[Records shown]:
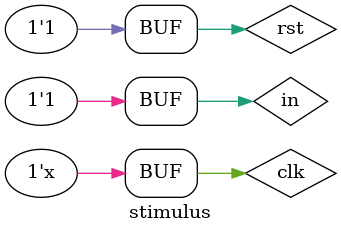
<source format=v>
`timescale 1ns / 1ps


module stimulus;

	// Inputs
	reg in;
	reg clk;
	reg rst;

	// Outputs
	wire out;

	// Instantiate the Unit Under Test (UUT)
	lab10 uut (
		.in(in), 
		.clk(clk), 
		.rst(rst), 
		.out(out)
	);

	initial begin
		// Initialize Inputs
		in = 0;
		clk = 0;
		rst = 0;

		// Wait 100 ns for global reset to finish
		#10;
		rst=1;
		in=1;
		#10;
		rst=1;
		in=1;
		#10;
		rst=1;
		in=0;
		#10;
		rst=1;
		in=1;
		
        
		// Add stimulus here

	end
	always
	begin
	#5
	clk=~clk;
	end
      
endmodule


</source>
--
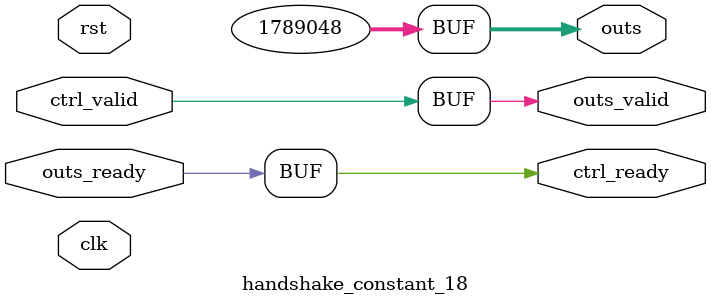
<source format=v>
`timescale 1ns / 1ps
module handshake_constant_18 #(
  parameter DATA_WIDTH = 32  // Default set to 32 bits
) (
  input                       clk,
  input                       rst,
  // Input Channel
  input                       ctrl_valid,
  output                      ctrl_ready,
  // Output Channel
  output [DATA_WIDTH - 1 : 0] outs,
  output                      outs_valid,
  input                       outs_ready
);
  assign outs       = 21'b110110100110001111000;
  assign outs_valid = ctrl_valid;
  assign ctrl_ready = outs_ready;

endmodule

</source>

[Task]: From the records given above, copy all lines containing "assign".

[Output for this task]:
  assign outs       = 21'b110110100110001111000;
  assign outs_valid = ctrl_valid;
  assign ctrl_ready = outs_ready;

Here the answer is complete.